Picture of Émilie LacharitéÉmilie Lacharité is Digital Content Editor at CMAJ

Humans are mammals. Yup. Sometimes we need to be reminded of the obvious in order to give our head a shake. Dr. Barbara Natterson-Horowitz, a cardiologist with the UCLA Medical Centre and “zoobiquitous physician”, did some reminding in her TEDMED presentation.

 Of course there are obvious differences between humans and other species, but overall we have a lot of similar or identical organs, diseases, afflictions and behaviours. So why do veterinarians and physicians keep working in parallel? With her “zoobiquity” Natterson-Horowitz is trying to change that.
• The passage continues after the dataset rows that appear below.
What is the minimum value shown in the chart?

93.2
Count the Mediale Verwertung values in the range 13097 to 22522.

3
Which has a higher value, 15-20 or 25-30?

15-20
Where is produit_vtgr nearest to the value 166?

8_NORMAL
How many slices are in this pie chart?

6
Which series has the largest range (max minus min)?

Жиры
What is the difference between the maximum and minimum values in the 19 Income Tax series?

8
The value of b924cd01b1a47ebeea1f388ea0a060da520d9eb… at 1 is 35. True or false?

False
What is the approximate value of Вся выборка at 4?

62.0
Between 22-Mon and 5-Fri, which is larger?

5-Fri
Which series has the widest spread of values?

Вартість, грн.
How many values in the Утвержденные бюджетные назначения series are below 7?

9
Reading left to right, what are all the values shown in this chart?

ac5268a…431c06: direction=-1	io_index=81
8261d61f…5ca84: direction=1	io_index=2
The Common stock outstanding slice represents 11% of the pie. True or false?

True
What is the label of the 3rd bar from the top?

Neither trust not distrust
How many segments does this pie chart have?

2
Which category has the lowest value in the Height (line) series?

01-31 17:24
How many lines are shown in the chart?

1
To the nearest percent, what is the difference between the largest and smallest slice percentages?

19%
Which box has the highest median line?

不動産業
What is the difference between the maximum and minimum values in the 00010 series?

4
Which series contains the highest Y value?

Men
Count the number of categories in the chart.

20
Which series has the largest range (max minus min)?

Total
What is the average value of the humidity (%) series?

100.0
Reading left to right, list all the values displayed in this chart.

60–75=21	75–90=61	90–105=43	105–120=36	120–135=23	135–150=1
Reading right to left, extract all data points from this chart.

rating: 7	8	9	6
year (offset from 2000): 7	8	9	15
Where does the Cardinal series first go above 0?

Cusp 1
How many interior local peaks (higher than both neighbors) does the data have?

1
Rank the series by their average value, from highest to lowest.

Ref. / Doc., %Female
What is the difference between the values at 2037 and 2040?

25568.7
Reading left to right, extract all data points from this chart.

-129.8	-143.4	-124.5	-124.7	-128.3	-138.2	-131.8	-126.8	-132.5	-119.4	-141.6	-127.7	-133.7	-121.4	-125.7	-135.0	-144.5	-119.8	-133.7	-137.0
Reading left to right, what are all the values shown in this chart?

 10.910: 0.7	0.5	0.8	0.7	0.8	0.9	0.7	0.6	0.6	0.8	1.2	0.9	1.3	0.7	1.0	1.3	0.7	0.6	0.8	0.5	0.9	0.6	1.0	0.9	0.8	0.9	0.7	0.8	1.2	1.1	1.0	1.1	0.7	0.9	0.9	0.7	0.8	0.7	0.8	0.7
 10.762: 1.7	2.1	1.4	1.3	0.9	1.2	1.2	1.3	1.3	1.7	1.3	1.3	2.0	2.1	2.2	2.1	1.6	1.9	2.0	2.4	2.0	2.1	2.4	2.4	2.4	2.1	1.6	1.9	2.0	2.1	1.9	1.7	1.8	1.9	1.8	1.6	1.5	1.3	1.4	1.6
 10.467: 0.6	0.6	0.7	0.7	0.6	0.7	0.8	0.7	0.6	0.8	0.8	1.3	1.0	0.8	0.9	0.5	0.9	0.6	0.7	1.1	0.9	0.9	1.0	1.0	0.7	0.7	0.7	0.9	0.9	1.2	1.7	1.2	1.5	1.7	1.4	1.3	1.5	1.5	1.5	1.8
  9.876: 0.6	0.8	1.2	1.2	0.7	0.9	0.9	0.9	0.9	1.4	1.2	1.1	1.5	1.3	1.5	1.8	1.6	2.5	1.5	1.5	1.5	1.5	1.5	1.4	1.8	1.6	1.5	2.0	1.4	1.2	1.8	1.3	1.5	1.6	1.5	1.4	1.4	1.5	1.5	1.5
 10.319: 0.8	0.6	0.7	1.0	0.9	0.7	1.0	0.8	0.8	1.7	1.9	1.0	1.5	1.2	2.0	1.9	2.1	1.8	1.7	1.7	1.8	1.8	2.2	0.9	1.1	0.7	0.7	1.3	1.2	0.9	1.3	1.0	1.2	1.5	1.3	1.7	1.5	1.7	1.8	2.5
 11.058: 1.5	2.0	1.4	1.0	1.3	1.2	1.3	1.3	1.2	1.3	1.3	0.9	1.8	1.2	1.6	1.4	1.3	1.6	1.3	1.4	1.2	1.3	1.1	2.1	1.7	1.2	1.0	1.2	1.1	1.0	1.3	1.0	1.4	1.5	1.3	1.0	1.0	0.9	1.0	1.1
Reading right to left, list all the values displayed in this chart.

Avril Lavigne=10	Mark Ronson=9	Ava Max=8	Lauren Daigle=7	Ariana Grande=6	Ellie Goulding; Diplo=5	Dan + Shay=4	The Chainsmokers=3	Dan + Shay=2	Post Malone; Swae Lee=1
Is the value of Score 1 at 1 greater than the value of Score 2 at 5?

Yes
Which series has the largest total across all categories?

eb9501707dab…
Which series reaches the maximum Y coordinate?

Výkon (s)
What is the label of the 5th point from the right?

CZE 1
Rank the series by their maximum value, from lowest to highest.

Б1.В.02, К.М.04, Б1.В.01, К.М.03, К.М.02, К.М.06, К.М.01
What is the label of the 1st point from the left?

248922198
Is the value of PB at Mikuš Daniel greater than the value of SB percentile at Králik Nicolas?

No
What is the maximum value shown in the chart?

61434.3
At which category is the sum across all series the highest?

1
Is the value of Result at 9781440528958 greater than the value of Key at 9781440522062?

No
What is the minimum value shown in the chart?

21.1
Physicians and vets, she says, are caring for the same disorders. There’s congestive heart failure, cancer, ALS, anxiety, eating disorders, self-injury, post-partum depression, stroke, and the list goes on. Many procedures are also the same (evaluating heart murmurs, draining fluid from pericardium, etc.). Natterson-Horowitz’s journey started when she was asked by veterinarians at the Los Angeles Zoo to consult on the case of a chimpanzee with a facial droop. They suspected a possible cardiac cause and wanted Natterson-Horowitz to lend her cardiac imaging expertise. Eventually, she joined the medical advisory board for the zoo and she began to notice a huge missed opportunity for not only collaborating between vets and physicians but also for sharing literature and research findings and consulting  each other for medical cases.

Picture of Barbara Natterson-Horowitz performing a transesophageal echocardiogram (TEE) on an animal patient

Barbara specializes in transesophageal echocardiogram (TEE), a procedure that allows a doctor to get a close-up view of the heart. Here, she helps image an animal patient, using the same techniques she would use with a human. (Photo from zoobiquity.com)

Physicians, she says, are commonly dismissive and condescending toward non-MD doctors, including veterinarians. And yet there’s the old joke: What do you call a vet who can only take care of one species? A physician. It is harder to get into vet school than medical school. Unfortunately, Natterson-Horowitz says, the gulf remains large between the two fields.

Natterson-Horowitz now chairs the Zoobiquity Conference, where everyone “checks their attitudes and pre-conceptions at the door and comes together as colleagues and collaborators”. The conference provides a unique opportunity for knowledge and technique sharing between two fields that have historically remained very separate.

CMAJ is a TEDMED affiliate and our editors will be blogging about TEDMED 2014 this week.